Segundo a União Nacional dos Estudantes, será maior ato desde eleição de Bolsonaro. Estudantes, professores e funcionários organizam mobilizações em todo o país contra cortes na educação.

Nos últimos dias, as redes sociais foram tomadas por vídeos e fotos das mobilizações organizadas nas universidades públicas e Institutos Federais (IFs). O motivo é o corte de 30% na verba da educação, suspensão de bolsas de pós-graduação da Coordenação de Aperfeiçoamento de Pessoal de Nível Superior (Capes) e ataques ao ensino no país, promovidos pelo presidente Jair Bolsonaro e seu ministro da Educação, o empresário do mercado financeiro, Abraham Weintraub.

Jessy Dayane, vice-presidenta da União Nacional dos Estudantes (UNE), falou ao Brasil de Fato sobre as expectativas para o Dia Nacional em Defesa da Educação, 15 de maio, quando acontecerão atos em todo o país.

Até esta quinta-feira (10), já eram cerca de 80 manifestações e assembleias marcadas em universidades públicas de vários estados, organizadas por estudantes universitários, docentes, técnicos das universidades, IFs, secundaristas e professores da educação básica.

“Esse corte coloca em risco a universidade pública e, consequentemente, a possibilidade de vários jovens que estão na educação básica de acessar o ensino superior. Esse corte acaba com o sonho de uma geração, de estudar em uma universidade pública, gratuita e de qualidade”, disse Dayane.

Ela também lembrou que, além dos estudantes, a sociedade civil também é fortemente impactada, já as universidades públicas produzem pesquisas que visam o desenvolvimento social, científico e tecnológico.

Algumas universidades já iniciaram suas mobilizações, como a Universidade Federal da Bahia (UFBA), que reuniu aproximadamente 3 mil estudantes, professores e funcionários em um ato no dia 6 de maio. No dia 8, cerca de 5 mil da Universidade Federal Fluminense (UFF) foram às ruas contra o corte de verbas.

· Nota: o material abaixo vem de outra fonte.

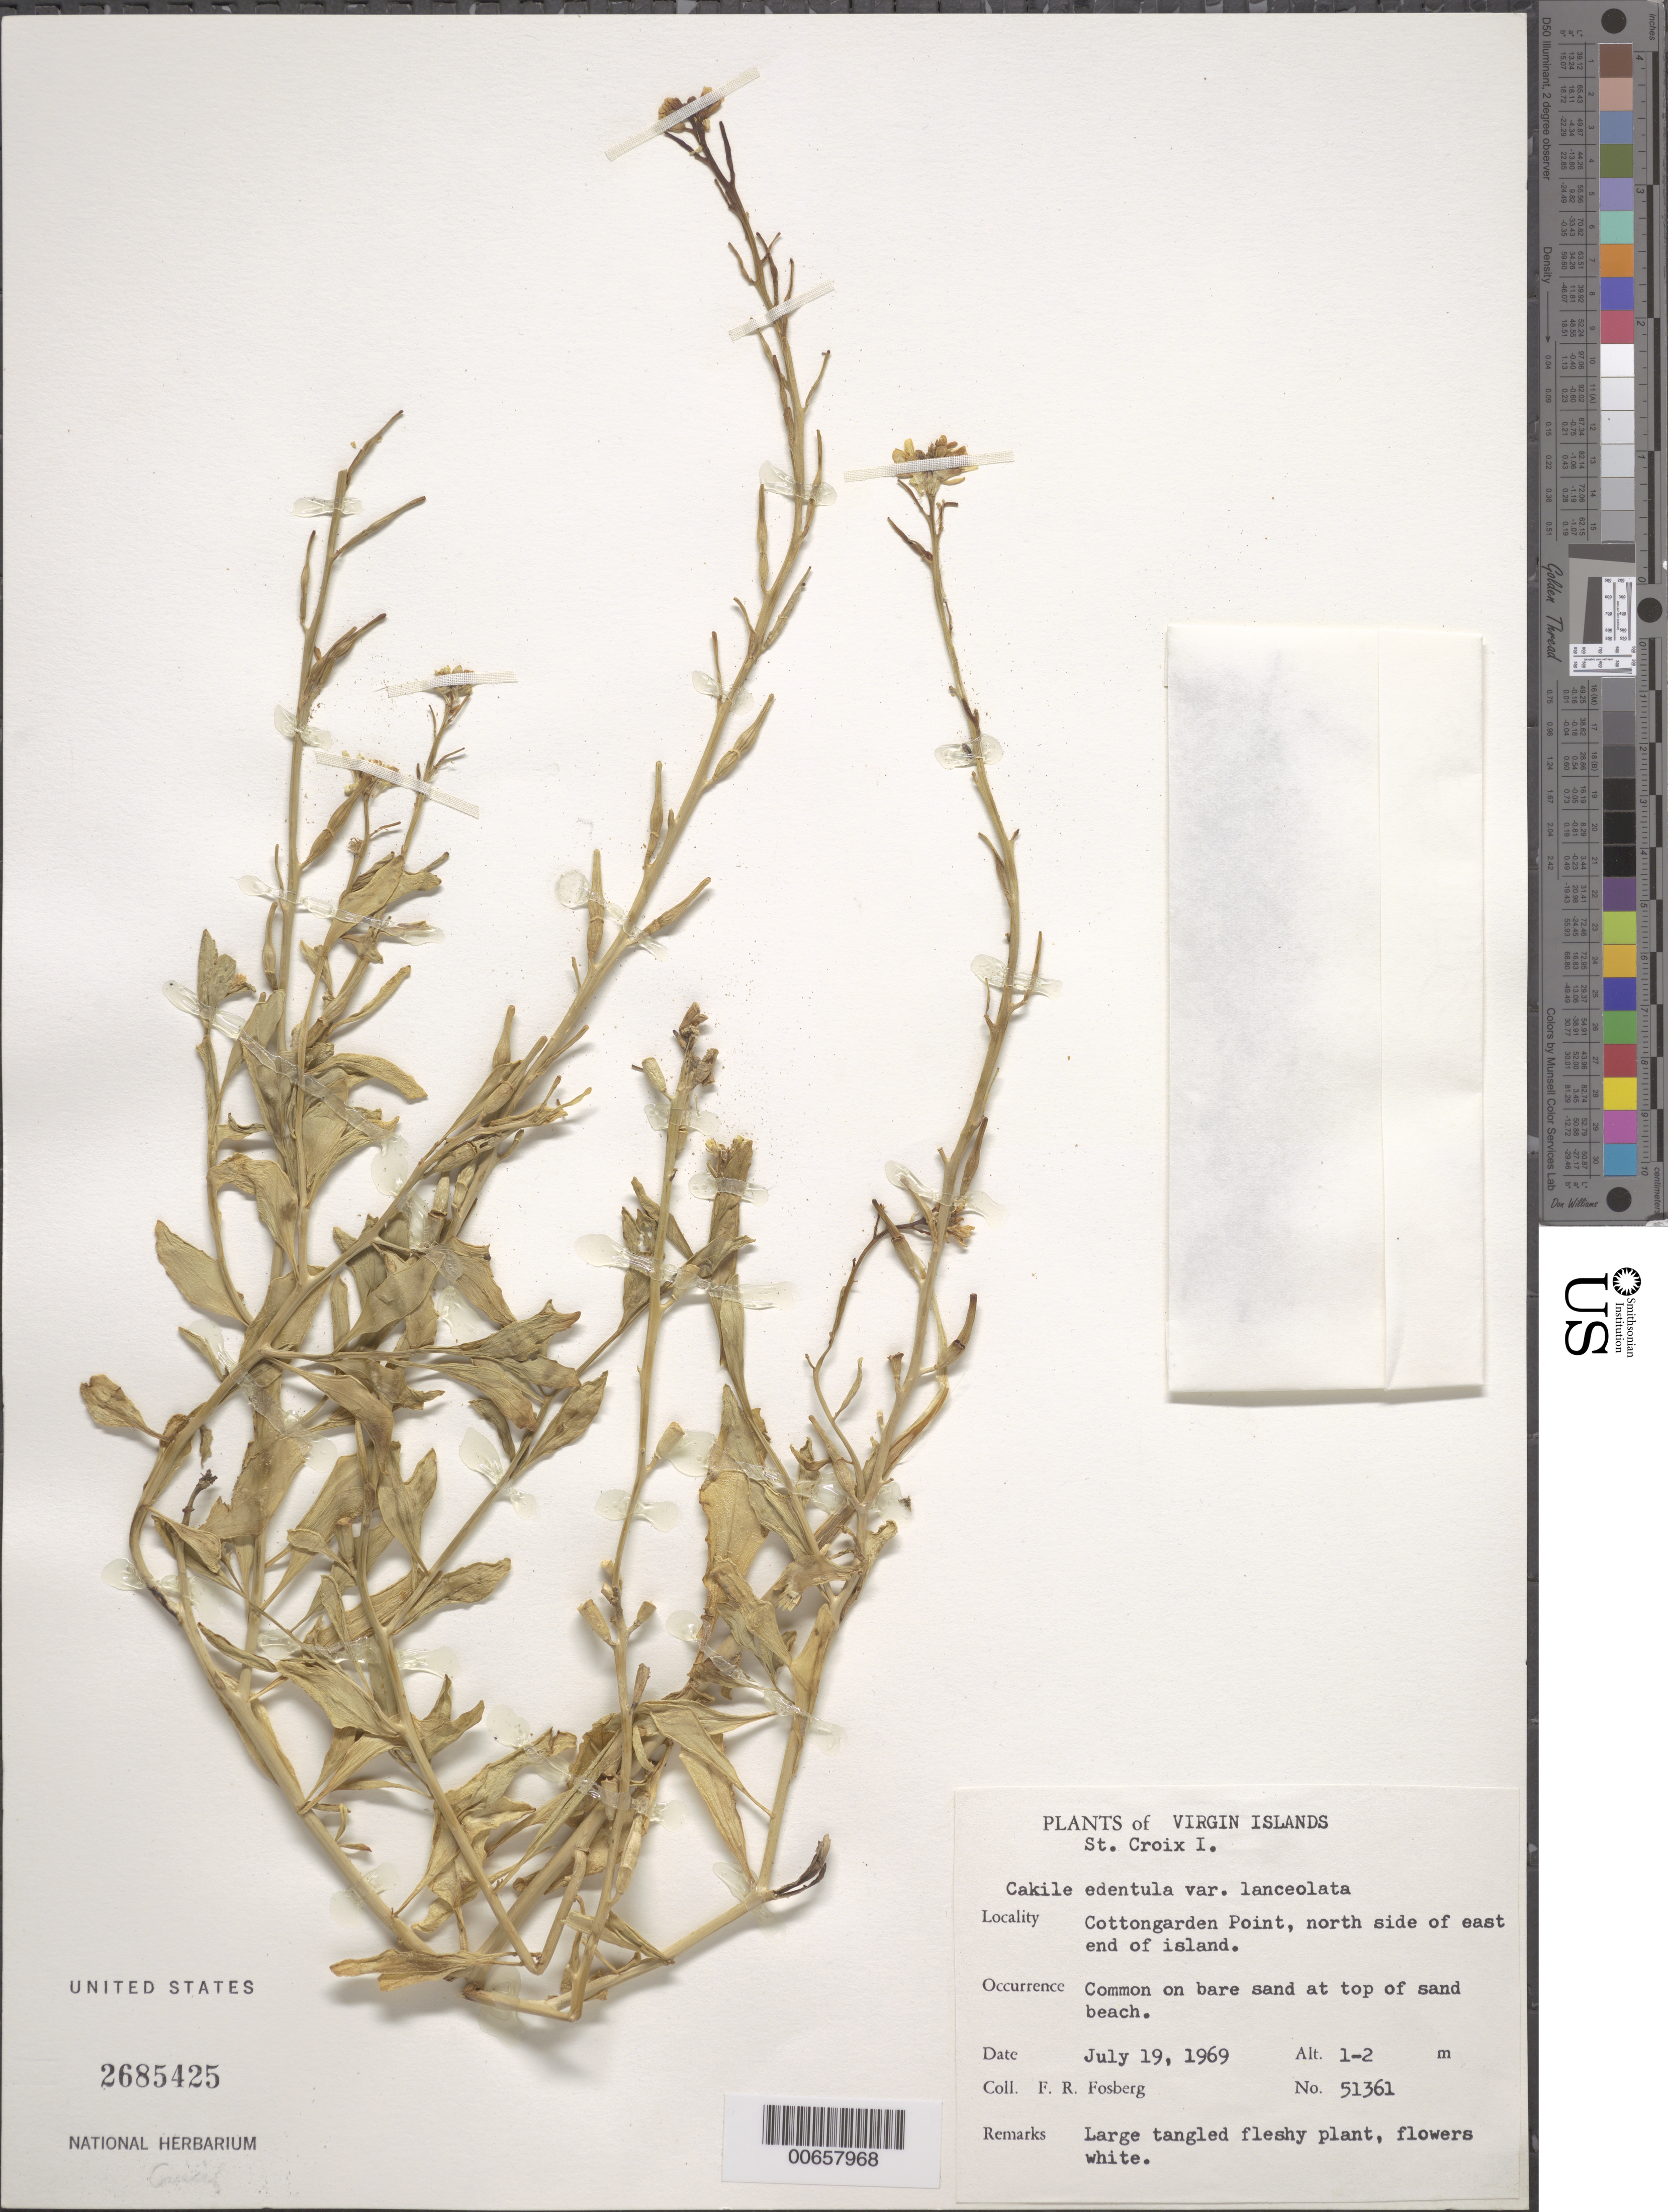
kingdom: Plantae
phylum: Tracheophyta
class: Magnoliopsida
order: Brassicales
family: Brassicaceae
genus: Cakile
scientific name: Cakile edentula var. lanceolata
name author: (Willd.) O.E. Schulz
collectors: F. R. Fosberg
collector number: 51361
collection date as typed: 19 Jul 1969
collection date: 1969-07-19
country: U.S. Virgin Islands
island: St. Croix Island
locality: Cottongarden Point, N side of E end of island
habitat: On bare sand at top of sand beach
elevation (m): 1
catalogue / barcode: US 2685425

(Por Bruna Caetano, do Brasil de Fato)

Já nos Institutos Federais, foi criada a campanha #TiraAMãoDoMeuIF, que mobilizou alunos dos IFs em todo o país.

No dia 15, a efervescência estudantil gerada nos últimos dias deve chegar em seu auge.

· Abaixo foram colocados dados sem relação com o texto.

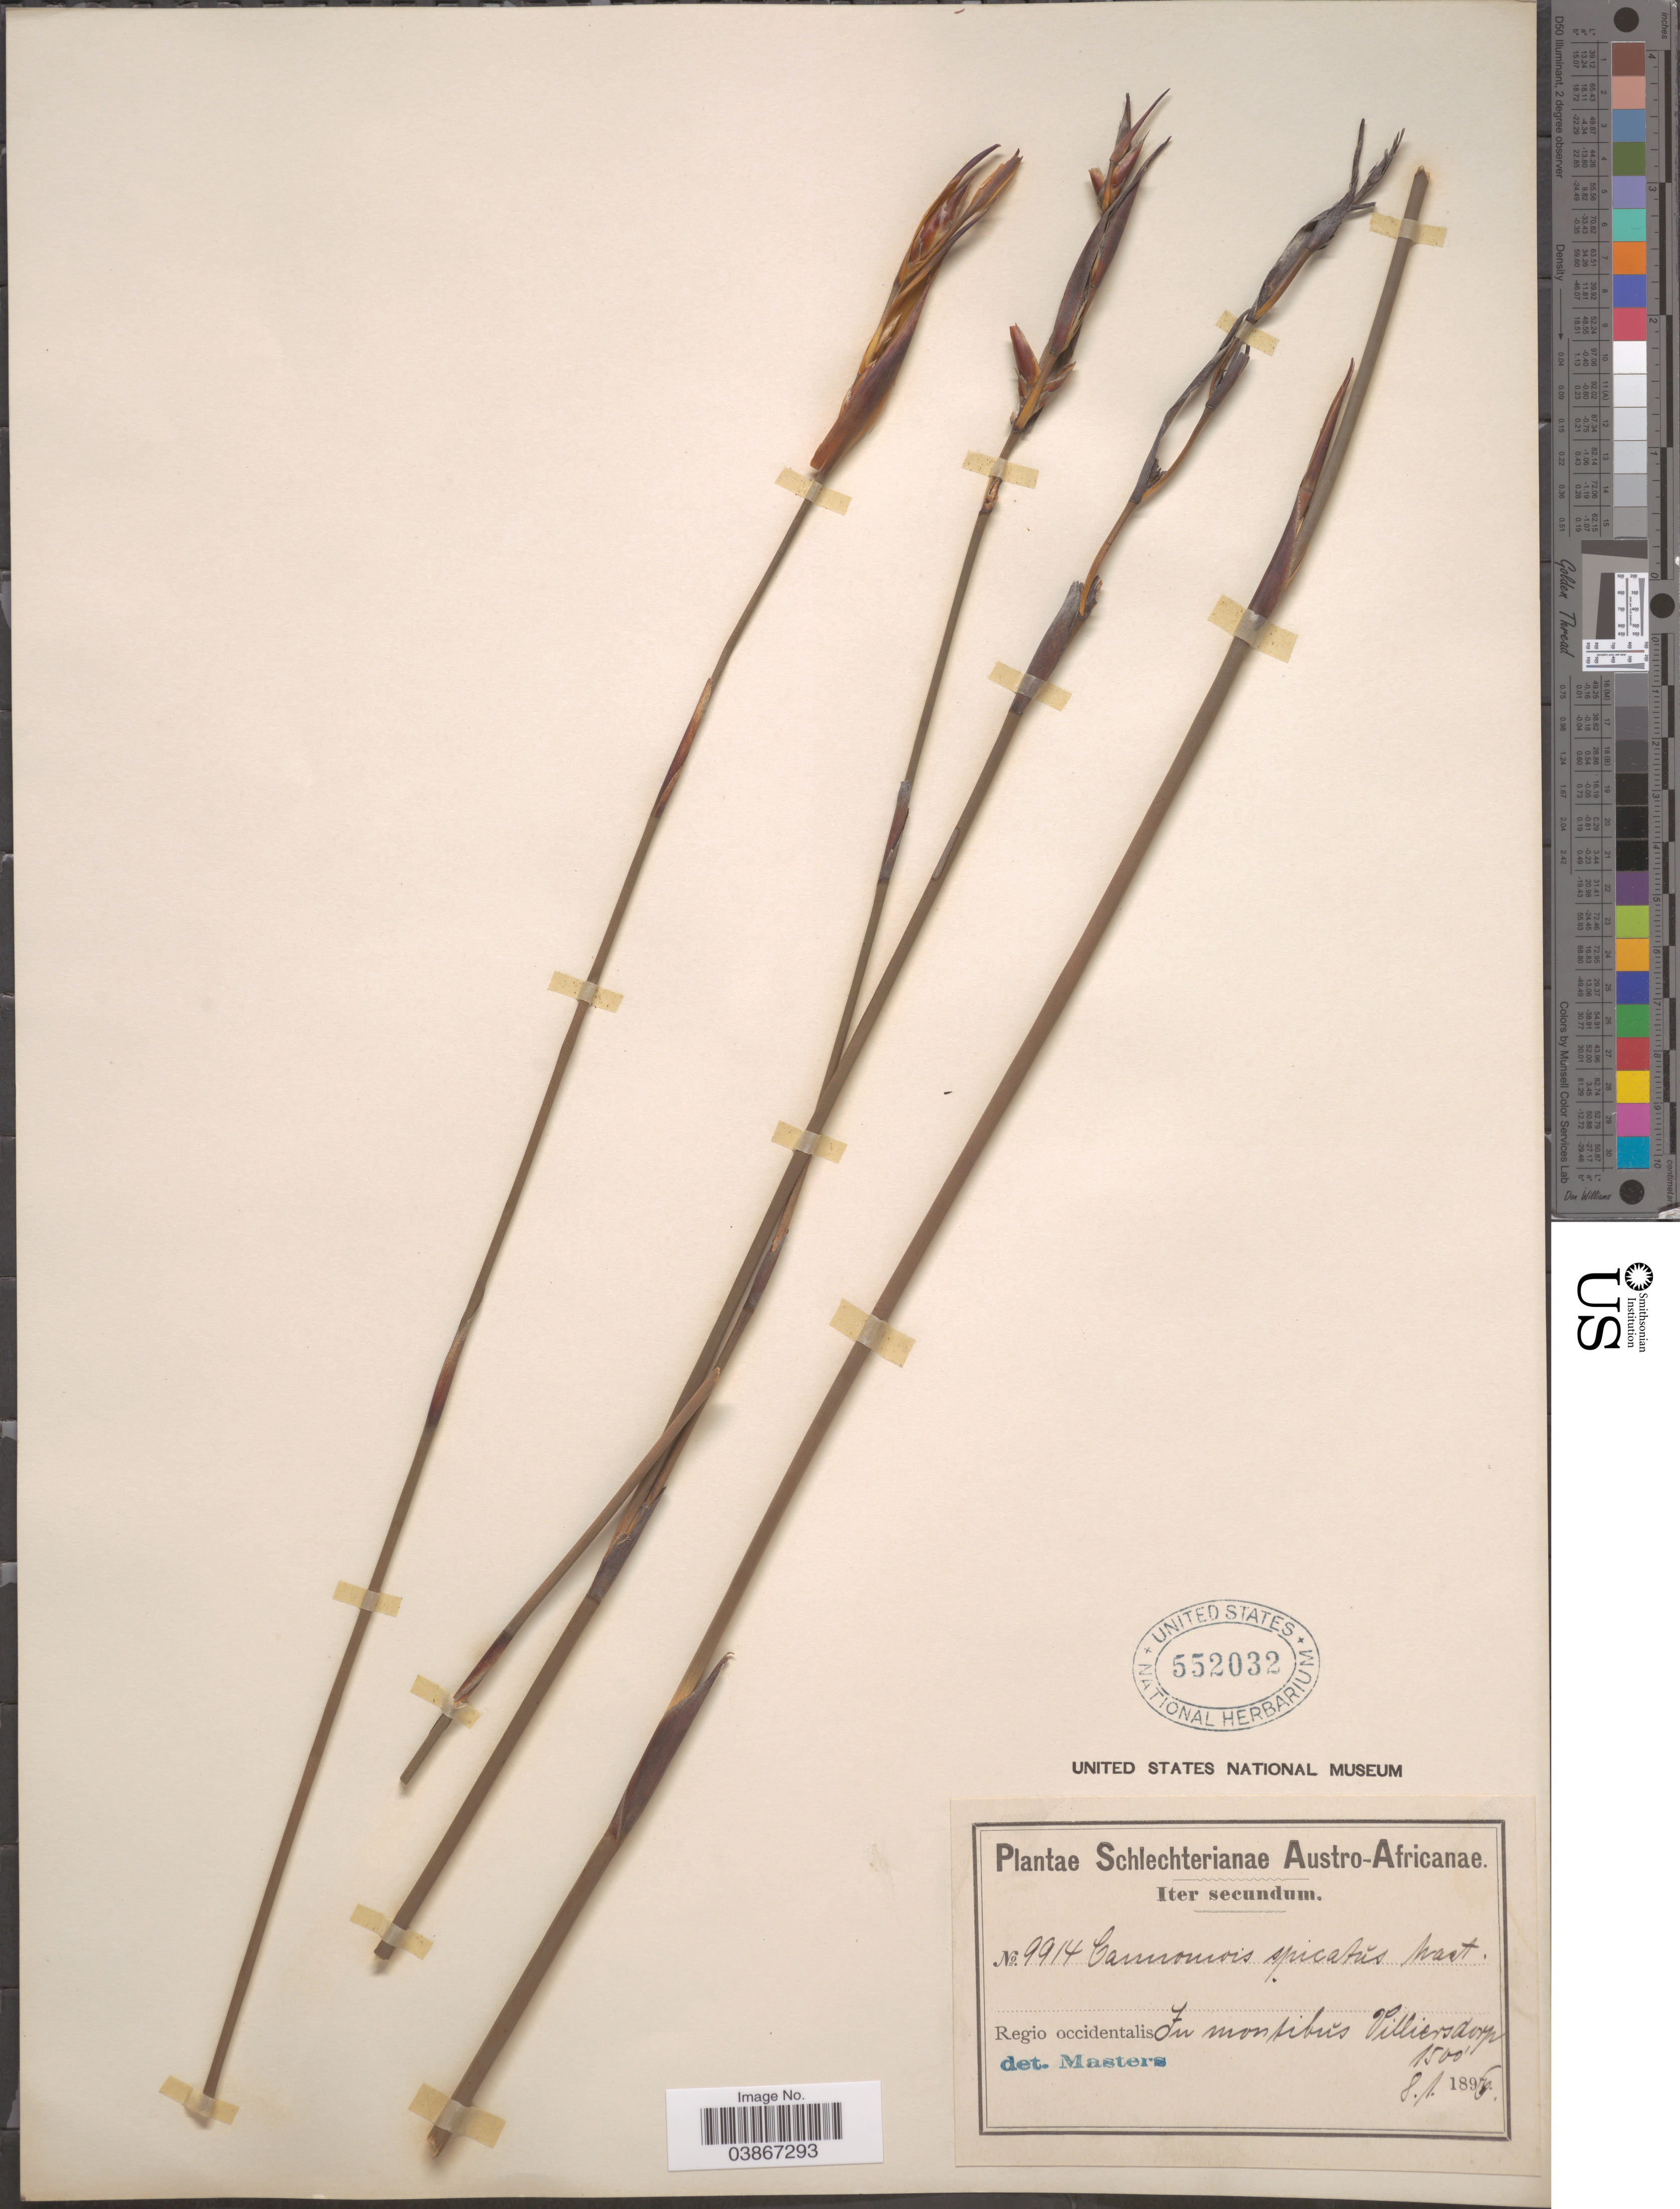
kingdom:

“A nossa expectativa é que a mobilização seja muito grande. Sem dúvida será o maior ato desde que o governo Bolsonaro foi eleito, e há uma tendência de envolvimento do conjunto da sociedade” acredita Dayane.

Segundo a vice-presidenta, a mobilização sobre a pauta da educação brasileira deve dar fôlego também para a Greve Geral contra a reforma da Previdência, no dia 14 de junho.